Christmas in Revelstoke

by Gordon Elliot from Vancouver, BC

In 1937, we moved to Revelstoke, B.C. from Williams Lake. In Williams Lake my father had been the butcher and we always had plenty of meat, and the vegetables to go with it. The depression had walloped us less drastically than it had our farming relatives near Armstrong, and for that reason my parents had always shared with those families, especially to my Uncle Dick and Aunt Bea who at one time lived on a bone-dry farm with their three daughters and one son.

In 1937 my father sold the land and business for five thousand dollars and moved us to Revelstoke where he and my mother began building a motel. Neither he nor my mother really knew what they were getting into. They didn’t know how much the building was going to cost and neither knew that the new road they were depending on– the final link in the Trans Canada Highway – wouldn’t be bringing any tourists for three long years. 

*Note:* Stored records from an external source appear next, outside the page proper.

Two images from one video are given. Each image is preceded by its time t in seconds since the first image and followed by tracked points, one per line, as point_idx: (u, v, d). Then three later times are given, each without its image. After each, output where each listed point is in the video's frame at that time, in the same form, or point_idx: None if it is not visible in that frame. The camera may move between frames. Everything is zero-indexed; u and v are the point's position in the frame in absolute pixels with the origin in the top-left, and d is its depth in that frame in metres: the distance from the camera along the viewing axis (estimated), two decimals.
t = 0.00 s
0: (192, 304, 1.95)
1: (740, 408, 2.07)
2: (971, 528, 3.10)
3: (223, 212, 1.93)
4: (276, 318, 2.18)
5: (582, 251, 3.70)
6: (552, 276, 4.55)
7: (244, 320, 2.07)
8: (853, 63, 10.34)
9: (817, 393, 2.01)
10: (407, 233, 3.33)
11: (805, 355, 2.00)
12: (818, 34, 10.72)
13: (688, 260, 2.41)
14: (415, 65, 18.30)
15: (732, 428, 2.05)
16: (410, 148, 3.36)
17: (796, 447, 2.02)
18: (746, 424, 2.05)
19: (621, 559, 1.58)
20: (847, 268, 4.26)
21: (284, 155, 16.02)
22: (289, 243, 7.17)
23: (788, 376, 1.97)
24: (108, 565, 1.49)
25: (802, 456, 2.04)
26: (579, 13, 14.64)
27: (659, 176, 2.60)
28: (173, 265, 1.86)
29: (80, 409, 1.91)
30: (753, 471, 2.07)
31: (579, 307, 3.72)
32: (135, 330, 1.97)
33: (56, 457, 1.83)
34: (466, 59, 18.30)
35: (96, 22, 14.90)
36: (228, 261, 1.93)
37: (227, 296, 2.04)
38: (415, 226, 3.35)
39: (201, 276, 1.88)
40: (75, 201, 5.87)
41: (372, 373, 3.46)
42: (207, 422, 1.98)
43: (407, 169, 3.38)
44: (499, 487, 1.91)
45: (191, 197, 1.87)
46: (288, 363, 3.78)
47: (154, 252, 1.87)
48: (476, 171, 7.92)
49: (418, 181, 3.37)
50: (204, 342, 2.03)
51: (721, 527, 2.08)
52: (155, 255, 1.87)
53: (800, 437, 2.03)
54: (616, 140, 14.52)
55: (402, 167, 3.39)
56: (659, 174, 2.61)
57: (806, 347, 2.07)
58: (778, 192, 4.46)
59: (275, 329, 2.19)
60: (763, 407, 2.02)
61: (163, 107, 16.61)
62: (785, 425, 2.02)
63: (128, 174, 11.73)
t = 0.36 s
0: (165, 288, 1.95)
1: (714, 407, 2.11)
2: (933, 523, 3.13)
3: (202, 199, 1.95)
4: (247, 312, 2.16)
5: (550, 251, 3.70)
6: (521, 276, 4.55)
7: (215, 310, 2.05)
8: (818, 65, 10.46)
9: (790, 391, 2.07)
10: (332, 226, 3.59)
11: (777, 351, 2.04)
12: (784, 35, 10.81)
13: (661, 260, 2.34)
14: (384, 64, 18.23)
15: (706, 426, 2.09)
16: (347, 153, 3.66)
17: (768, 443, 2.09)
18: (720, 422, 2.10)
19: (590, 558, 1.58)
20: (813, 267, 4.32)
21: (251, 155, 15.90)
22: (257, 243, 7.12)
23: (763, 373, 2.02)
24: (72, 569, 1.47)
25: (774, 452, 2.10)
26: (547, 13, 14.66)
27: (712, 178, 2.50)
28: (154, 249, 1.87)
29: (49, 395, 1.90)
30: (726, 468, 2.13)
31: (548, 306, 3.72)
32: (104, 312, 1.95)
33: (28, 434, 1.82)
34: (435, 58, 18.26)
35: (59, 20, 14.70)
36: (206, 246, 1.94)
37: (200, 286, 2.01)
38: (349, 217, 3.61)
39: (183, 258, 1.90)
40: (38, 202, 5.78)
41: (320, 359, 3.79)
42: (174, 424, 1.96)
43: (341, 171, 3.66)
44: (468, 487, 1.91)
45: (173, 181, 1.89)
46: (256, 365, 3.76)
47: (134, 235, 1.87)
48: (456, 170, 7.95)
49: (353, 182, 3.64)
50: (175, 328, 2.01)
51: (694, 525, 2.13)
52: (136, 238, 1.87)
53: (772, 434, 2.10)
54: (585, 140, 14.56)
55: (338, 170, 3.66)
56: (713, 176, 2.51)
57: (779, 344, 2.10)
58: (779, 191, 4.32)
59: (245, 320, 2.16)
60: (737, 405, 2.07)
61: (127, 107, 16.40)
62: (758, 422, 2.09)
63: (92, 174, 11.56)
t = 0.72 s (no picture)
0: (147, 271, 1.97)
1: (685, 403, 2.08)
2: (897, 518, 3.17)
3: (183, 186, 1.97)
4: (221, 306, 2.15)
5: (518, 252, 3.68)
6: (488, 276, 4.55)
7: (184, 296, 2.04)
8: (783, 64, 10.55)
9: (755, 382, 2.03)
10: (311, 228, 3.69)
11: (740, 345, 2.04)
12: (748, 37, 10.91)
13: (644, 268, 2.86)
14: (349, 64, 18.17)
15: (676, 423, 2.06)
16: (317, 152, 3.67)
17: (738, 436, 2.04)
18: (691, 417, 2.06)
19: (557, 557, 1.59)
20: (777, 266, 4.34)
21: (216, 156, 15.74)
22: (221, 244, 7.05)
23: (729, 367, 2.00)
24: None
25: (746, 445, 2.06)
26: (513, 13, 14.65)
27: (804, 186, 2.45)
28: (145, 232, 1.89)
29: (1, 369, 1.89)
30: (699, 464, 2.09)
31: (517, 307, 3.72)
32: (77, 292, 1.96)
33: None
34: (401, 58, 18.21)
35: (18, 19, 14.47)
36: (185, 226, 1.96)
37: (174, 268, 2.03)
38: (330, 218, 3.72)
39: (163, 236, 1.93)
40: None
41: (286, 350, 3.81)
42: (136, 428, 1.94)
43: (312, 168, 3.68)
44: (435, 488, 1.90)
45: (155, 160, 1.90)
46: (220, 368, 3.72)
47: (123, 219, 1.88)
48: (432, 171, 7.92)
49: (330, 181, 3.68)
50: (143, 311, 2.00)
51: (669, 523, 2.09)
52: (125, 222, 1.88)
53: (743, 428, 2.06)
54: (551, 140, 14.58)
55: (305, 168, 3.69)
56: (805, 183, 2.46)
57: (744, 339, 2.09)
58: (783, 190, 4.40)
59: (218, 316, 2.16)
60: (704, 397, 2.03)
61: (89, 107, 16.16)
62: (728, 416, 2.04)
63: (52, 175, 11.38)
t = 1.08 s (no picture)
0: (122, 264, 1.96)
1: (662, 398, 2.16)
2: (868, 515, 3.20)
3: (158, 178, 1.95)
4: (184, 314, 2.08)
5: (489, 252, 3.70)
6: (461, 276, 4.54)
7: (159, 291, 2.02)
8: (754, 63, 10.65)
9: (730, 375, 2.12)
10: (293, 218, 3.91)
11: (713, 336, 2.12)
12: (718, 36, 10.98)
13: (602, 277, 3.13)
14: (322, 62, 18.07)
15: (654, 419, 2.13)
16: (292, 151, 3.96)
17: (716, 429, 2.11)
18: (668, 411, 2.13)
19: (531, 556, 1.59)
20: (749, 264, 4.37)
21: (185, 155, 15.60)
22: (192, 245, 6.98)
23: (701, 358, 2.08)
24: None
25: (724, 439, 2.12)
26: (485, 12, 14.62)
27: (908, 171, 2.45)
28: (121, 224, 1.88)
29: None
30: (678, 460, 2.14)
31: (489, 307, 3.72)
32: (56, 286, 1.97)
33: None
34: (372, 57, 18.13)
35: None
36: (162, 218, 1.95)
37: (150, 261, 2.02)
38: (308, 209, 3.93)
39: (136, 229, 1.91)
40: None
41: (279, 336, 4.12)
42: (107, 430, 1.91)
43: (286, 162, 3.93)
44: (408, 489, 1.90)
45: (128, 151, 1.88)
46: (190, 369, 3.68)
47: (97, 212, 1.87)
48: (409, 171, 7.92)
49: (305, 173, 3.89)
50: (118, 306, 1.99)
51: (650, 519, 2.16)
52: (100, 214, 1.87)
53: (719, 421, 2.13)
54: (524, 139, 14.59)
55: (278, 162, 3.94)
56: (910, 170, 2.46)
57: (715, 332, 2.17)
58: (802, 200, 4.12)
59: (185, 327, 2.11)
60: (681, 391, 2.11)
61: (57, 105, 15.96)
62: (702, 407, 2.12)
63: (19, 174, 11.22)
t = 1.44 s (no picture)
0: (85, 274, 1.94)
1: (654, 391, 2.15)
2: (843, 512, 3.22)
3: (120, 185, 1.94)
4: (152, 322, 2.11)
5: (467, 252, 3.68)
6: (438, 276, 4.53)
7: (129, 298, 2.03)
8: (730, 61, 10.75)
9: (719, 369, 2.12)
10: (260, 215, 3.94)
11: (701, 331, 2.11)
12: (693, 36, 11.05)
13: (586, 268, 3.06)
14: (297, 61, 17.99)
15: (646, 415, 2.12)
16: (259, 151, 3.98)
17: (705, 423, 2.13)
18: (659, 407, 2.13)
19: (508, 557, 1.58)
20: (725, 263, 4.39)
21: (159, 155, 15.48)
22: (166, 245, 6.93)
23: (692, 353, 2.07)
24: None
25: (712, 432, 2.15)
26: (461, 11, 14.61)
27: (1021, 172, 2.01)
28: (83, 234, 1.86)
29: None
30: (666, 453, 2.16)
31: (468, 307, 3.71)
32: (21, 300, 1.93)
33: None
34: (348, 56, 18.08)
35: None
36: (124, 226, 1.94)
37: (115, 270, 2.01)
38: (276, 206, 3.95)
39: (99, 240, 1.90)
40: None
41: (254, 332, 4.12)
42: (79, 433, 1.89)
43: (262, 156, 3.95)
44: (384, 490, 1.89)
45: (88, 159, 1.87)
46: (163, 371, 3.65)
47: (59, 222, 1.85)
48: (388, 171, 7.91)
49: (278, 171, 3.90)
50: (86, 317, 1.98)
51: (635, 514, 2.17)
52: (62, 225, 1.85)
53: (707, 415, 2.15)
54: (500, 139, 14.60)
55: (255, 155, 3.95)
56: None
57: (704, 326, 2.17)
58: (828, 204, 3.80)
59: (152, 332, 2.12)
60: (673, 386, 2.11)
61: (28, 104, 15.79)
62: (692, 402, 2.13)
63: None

Because building the motel had used up far more than the $5000, because the anticipated highway had not yet brought rewards, and because of the unexpected high cost of living —it had come to pass that in less than two years we found ourselves in serious financial trouble. By the Christmas of 1938 – the most traditional of holidays, this season of feasting – we had nothing at all to eat. Forget the giving of presents.



My parents didn’t know what to do. For that one single time in her life my mother, could not cope with the problem: she went to bed. My father went for a walk in the snow, he too refusing to face the facts. Eighteen years old, I didn’t know what to do, which of them to comfort, how to comfort either of them therefore I sat in the small living room near the stove and pretend to read.

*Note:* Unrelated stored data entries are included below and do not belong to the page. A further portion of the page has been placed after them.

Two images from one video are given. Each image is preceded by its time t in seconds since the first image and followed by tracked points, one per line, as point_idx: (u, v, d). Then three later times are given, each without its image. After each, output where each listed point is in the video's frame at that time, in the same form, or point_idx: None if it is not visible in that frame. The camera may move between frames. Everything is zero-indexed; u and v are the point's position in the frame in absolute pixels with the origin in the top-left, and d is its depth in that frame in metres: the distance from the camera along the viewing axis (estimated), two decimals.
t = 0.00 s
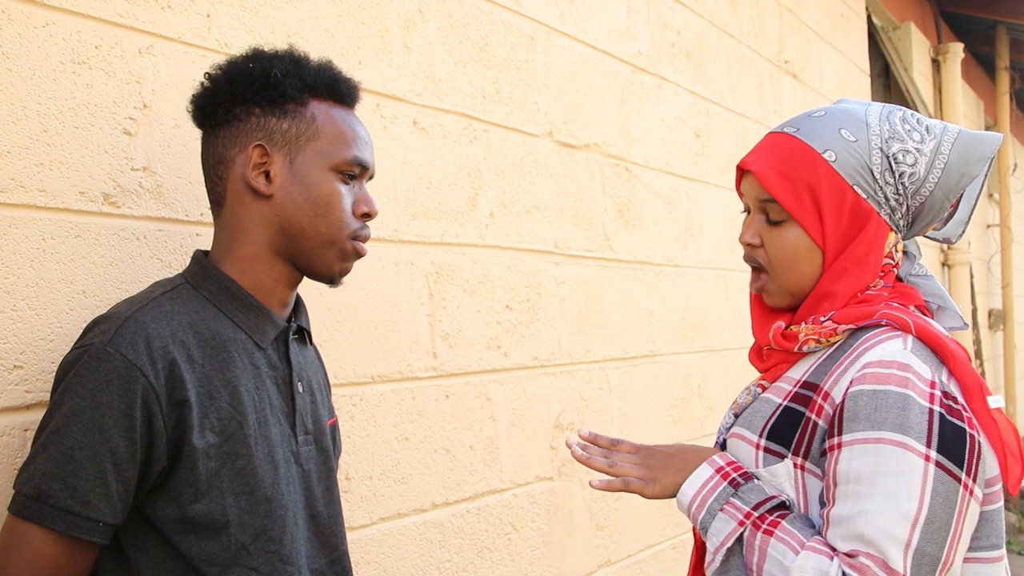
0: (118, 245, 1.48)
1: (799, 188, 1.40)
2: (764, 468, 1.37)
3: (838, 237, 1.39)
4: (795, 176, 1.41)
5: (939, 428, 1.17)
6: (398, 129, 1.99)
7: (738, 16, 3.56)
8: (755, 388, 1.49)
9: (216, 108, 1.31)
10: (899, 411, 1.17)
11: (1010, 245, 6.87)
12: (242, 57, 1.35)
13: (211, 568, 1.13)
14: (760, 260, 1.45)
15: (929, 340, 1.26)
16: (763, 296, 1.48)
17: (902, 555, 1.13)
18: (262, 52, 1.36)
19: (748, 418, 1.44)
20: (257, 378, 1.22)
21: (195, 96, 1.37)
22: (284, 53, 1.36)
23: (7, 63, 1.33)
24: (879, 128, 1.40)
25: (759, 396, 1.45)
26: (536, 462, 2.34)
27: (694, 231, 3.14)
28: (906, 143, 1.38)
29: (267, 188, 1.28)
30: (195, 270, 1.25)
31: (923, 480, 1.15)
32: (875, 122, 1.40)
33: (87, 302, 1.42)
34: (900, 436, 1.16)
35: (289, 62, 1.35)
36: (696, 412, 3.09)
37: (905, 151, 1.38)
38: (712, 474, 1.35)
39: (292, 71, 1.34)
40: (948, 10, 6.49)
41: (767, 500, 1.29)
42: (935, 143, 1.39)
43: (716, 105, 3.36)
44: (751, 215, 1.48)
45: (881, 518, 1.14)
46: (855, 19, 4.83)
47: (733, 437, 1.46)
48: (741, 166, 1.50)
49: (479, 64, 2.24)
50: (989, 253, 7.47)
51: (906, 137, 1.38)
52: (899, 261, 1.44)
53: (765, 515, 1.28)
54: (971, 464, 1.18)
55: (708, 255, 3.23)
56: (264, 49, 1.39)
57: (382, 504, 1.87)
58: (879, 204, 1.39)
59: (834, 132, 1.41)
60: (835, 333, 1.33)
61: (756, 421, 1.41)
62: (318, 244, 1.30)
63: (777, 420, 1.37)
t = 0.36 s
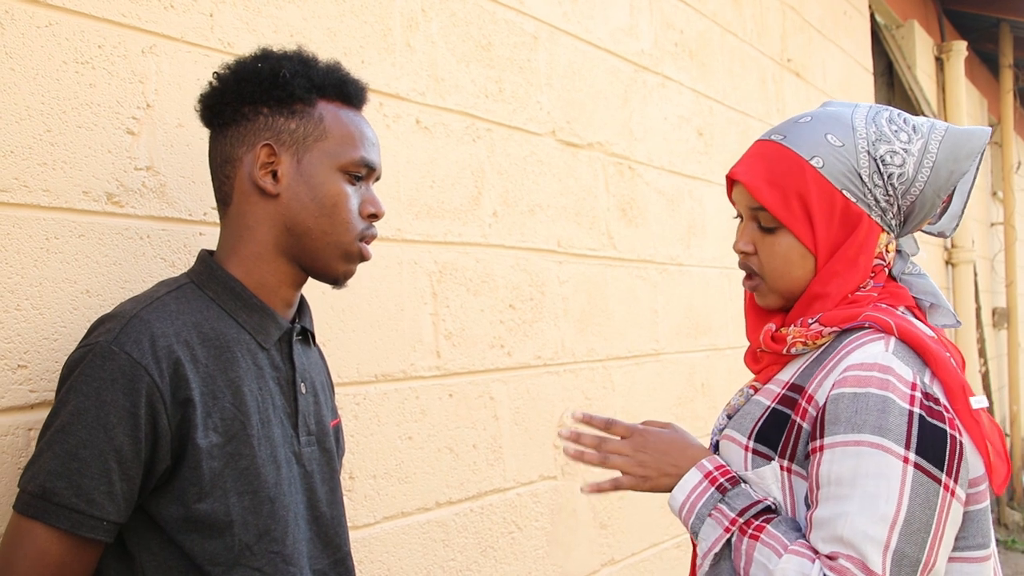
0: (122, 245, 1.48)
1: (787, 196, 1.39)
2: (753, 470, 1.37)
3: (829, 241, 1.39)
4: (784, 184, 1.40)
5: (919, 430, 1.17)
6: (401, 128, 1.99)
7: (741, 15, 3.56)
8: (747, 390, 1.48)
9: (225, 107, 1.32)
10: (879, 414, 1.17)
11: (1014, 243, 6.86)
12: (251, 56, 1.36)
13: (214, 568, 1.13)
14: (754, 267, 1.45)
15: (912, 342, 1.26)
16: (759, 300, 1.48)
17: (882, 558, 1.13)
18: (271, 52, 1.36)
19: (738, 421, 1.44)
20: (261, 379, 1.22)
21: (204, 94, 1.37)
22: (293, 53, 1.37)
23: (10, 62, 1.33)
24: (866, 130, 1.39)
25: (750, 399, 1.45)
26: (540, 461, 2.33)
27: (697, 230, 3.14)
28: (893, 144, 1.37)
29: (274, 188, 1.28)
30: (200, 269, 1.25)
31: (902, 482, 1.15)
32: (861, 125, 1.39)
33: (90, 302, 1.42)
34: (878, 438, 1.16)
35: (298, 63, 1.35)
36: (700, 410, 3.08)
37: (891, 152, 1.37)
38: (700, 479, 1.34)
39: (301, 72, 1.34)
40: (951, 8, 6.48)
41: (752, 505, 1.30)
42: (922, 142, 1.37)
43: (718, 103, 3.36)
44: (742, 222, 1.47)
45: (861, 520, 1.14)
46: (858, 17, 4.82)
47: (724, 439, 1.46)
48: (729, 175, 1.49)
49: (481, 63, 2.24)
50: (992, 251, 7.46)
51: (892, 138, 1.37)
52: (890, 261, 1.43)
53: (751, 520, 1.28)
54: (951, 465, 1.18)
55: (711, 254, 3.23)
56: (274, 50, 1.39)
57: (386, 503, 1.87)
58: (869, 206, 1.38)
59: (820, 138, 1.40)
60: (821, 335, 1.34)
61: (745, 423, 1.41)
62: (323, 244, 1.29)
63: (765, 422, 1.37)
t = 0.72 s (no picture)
0: (122, 243, 1.48)
1: (788, 197, 1.39)
2: (751, 465, 1.36)
3: (829, 242, 1.38)
4: (784, 186, 1.40)
5: (916, 424, 1.17)
6: (401, 126, 1.99)
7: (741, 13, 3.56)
8: (746, 386, 1.49)
9: (232, 104, 1.32)
10: (876, 408, 1.17)
11: (1014, 242, 6.85)
12: (259, 55, 1.36)
13: (217, 566, 1.13)
14: (755, 268, 1.45)
15: (908, 338, 1.26)
16: (760, 301, 1.48)
17: (881, 551, 1.13)
18: (279, 52, 1.36)
19: (736, 416, 1.44)
20: (263, 377, 1.22)
21: (211, 92, 1.37)
22: (301, 54, 1.37)
23: (10, 61, 1.33)
24: (866, 131, 1.39)
25: (749, 394, 1.45)
26: (540, 460, 2.34)
27: (697, 229, 3.14)
28: (892, 147, 1.37)
29: (279, 187, 1.28)
30: (203, 267, 1.25)
31: (899, 475, 1.15)
32: (860, 127, 1.39)
33: (90, 300, 1.42)
34: (875, 432, 1.16)
35: (306, 63, 1.35)
36: (700, 409, 3.08)
37: (891, 153, 1.36)
38: (698, 476, 1.35)
39: (309, 72, 1.34)
40: (951, 7, 6.47)
41: (750, 500, 1.29)
42: (920, 144, 1.37)
43: (719, 102, 3.36)
44: (743, 223, 1.47)
45: (859, 513, 1.13)
46: (858, 15, 4.82)
47: (722, 435, 1.45)
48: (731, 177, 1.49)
49: (481, 61, 2.24)
50: (993, 250, 7.46)
51: (890, 139, 1.37)
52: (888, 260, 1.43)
53: (749, 515, 1.28)
54: (948, 459, 1.18)
55: (711, 253, 3.23)
56: (282, 49, 1.39)
57: (386, 501, 1.87)
58: (869, 207, 1.38)
59: (820, 140, 1.39)
60: (818, 332, 1.33)
61: (744, 419, 1.41)
62: (326, 245, 1.29)
63: (764, 417, 1.37)
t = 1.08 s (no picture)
0: (132, 237, 1.48)
1: (801, 190, 1.38)
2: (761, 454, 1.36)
3: (841, 236, 1.38)
4: (799, 179, 1.39)
5: (924, 414, 1.17)
6: (411, 120, 1.99)
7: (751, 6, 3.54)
8: (757, 377, 1.49)
9: (248, 99, 1.32)
10: (885, 397, 1.17)
11: None
12: (275, 50, 1.36)
13: (228, 559, 1.13)
14: (767, 262, 1.44)
15: (920, 330, 1.27)
16: (769, 295, 1.47)
17: (878, 538, 1.13)
18: (295, 47, 1.36)
19: (748, 406, 1.43)
20: (275, 371, 1.22)
21: (226, 86, 1.37)
22: (317, 49, 1.37)
23: (21, 55, 1.33)
24: (879, 126, 1.38)
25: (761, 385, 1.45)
26: (549, 454, 2.33)
27: (706, 223, 3.13)
28: (904, 143, 1.37)
29: (293, 182, 1.28)
30: (217, 262, 1.25)
31: (902, 464, 1.15)
32: (873, 121, 1.39)
33: (100, 294, 1.42)
34: (882, 420, 1.15)
35: (322, 58, 1.35)
36: (709, 403, 3.08)
37: (902, 149, 1.37)
38: (695, 462, 1.34)
39: (325, 67, 1.34)
40: None
41: (746, 488, 1.29)
42: (931, 141, 1.38)
43: (728, 95, 3.34)
44: (755, 216, 1.46)
45: (859, 499, 1.13)
46: (869, 8, 4.79)
47: (732, 424, 1.45)
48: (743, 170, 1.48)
49: (491, 55, 2.23)
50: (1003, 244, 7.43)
51: (903, 135, 1.37)
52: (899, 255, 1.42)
53: (744, 502, 1.27)
54: (953, 450, 1.18)
55: (721, 247, 3.22)
56: (298, 44, 1.39)
57: (396, 495, 1.87)
58: (881, 202, 1.38)
59: (833, 134, 1.39)
60: (832, 325, 1.33)
61: (755, 408, 1.40)
62: (338, 240, 1.29)
63: (776, 406, 1.36)
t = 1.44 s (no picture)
0: (129, 230, 1.48)
1: (795, 183, 1.38)
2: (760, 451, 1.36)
3: (835, 229, 1.38)
4: (794, 172, 1.39)
5: (928, 411, 1.17)
6: (409, 113, 1.99)
7: None
8: (755, 373, 1.48)
9: (247, 91, 1.31)
10: (889, 395, 1.17)
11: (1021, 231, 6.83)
12: (275, 43, 1.35)
13: (226, 551, 1.13)
14: (760, 254, 1.44)
15: (920, 326, 1.27)
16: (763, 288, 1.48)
17: (889, 535, 1.13)
18: (295, 40, 1.36)
19: (746, 403, 1.43)
20: (273, 364, 1.22)
21: (225, 78, 1.37)
22: (317, 42, 1.36)
23: (17, 47, 1.32)
24: (876, 121, 1.38)
25: (760, 381, 1.44)
26: (547, 447, 2.34)
27: (704, 217, 3.13)
28: (900, 138, 1.36)
29: (291, 175, 1.28)
30: (214, 254, 1.25)
31: (909, 461, 1.15)
32: (870, 115, 1.38)
33: (97, 286, 1.42)
34: (888, 419, 1.16)
35: (322, 51, 1.35)
36: (707, 397, 3.08)
37: (899, 144, 1.36)
38: (696, 465, 1.32)
39: (325, 61, 1.34)
40: None
41: (751, 491, 1.27)
42: (929, 137, 1.37)
43: (726, 89, 3.34)
44: (750, 209, 1.46)
45: (868, 498, 1.13)
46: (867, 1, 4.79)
47: (731, 421, 1.45)
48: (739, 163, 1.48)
49: (488, 47, 2.23)
50: (1000, 239, 7.44)
51: (900, 130, 1.36)
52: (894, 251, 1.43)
53: (751, 505, 1.26)
54: (958, 446, 1.18)
55: (719, 241, 3.22)
56: (298, 38, 1.39)
57: (394, 488, 1.88)
58: (875, 196, 1.37)
59: (829, 128, 1.39)
60: (831, 321, 1.33)
61: (754, 406, 1.40)
62: (337, 234, 1.29)
63: (775, 404, 1.36)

At about 5 o’clock a bright and moving light shone across the snow outside. I leapt from my chair and ran to the door and spotted a passenger bus. I went outside to see if the driver was lost. He stepped down into the snow, and told me he had some boxes to unload. And he did. Boxes and boxes and boxes, maybe more now in my memory than in reality. But boxes and boxes anyway. The noise roused my mother who came out from the bedroom; the strange lights across the snow attracted my father home through the dark. 


We stood there in the snow in a kind of fretful wonder, the light from the window shining on the boxes. We carried them in and we opened them. Had they been filled with frankincense and myrrh or even gold we could not have been more ecstatic and yet more silent. Inside was a huge turkey; and there were chickens all ready for the oven; with stuffing for all of them; there was a loin of pork; a slab of home cured bacon; a chunk of ham; some spare ribs; there were turnips and parsnips and carrots all still with a root house smell; there were onions and potatoes; there were jars of pickles and jars of chokecherry jelly and jars of preserved saskatoons; there were apples; and there was a fruit cake and there were gingerbread cookies; and there was butter fresh from the churn. And there was a piece of paper torn out of a school scribbler and on it a note signed by Uncle Dick and Aunt Bea which simply said, “Merry Christmas. We don’t need as much as we have.”


My mother stood there a moment and then began to weep. My father strode back out into the snow, taking his handkerchief out of his hip pocket as he went. I had never before seen either of them cry and, embarrassed, had no idea of what to do about it or say about it. My mother broke the spell: “Run over to the neighbours and ask them to come for dinner tomorrow. And tell them that they needn’t bring a thing.”

That Christmas of 1938 is for me, unforgettable. It underlined what Christmas is supposedly all about: sharing, giving, accepting, enjoying, remembering, thanking; loving. My parents are gone, as is my Uncle Dick, but my Aunt Bea is still on the go. At her 100th birthday in April, I quietly asked her how she knew the straits we had been in that Christmas long-ago. Being a wise and with-it old lady she merely smiled and said, “Well you know, we had no telephone back then so it must have been ESP.”